What is expected:
Please copy the passage of the P/Invoke performance discussion below word for word, everything from "Further to my" down to "to make. :)".

Document extract:
——————

Further to my question comment, we've established that it was a debug build with the debugger attached. This has a massive impact on runtime performance of .Net code. Easy mistake to make. :)

I'm guessing with a release build and no debugger attached, the performance difference is now much more reasonable.

If you have a very chatty API, and the native methods being called are cheap, then method call overhead can be a performance issue. Try and design a less chatty API. This is a typical technique used to increase the performance of boundary\systems communications.

If performance is acceptable after sorting the debugger issue, there is a simple technique that I have used to easily get a substantial performance increase in chatty APIs, by just adding a single attribute.

In the classes where you have your imported functions (i.e. the DllImport functions), place the SuppressUnmanagedCodeSecurity attribute on the classes. This will remove some expensive security checking from each P/Invoke call. Please see the documentation on SuppressUnmanagedCodeSecurity to understand the ramifications of this. I tend to keep my imported functions grouped together in internal classes (that only contain imported functions) with this attribute applied.

chibacity
Oddly, a release build (on all sides) with no debugger has the same 1:100 performance. I was trying to test the interop overhead, so I designed a function that compiles down to 4/5 asm instructions (one cmp, one jmp, two mov and one ret).As for creating a less chatty API, it looks like that's what I'll be doing. Something akin to a driver's minimal state changes, buffering some information, possibly writing to a shared buffer in unmanaged memory and calling a sync function occasionally. Thanks for the security tip.

——————

Stored data entries:
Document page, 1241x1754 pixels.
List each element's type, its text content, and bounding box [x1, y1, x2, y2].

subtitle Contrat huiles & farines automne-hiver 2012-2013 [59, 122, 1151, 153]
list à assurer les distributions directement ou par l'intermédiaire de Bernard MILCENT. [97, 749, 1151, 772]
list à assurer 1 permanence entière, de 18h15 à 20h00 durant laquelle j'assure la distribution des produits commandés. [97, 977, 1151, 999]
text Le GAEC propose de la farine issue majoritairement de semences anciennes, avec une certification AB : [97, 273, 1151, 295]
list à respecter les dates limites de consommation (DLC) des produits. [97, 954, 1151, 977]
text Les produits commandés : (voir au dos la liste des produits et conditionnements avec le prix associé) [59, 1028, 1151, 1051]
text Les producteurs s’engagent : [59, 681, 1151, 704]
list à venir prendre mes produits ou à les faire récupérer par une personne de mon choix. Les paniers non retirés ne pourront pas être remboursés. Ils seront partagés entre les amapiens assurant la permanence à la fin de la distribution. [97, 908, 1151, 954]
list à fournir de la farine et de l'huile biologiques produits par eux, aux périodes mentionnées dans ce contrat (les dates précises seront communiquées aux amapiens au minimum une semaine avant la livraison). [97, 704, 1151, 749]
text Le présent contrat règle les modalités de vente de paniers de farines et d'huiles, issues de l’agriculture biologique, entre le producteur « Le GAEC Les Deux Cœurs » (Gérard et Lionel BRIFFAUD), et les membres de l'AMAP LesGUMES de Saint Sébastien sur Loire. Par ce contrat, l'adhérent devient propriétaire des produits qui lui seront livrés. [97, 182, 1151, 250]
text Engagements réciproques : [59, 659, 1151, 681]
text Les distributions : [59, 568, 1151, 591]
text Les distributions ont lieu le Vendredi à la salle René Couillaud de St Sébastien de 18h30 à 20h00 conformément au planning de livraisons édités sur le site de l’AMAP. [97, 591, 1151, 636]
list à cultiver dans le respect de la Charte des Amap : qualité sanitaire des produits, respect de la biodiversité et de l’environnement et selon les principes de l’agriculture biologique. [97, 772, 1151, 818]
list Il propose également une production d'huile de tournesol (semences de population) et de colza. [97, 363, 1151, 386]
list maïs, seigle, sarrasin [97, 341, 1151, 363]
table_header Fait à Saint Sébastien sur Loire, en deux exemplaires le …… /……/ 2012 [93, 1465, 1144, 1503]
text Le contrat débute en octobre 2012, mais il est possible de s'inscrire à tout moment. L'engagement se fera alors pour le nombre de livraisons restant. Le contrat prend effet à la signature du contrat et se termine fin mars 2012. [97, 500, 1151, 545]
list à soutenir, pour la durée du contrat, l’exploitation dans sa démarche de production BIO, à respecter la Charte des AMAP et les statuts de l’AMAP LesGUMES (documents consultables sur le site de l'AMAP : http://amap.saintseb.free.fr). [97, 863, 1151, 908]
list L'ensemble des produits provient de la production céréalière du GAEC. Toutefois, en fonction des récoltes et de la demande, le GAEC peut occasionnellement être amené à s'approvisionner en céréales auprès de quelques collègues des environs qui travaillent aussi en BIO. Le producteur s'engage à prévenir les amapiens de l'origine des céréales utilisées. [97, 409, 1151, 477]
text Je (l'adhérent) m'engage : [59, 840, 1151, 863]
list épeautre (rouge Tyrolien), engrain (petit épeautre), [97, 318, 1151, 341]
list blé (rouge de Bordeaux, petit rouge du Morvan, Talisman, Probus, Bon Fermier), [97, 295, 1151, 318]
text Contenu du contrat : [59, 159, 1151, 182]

——————

Task response:
Further to my question comment, we've established that it was a debug build with the debugger attached. This has a massive impact on runtime performance of .Net code. Easy mistake to make. :)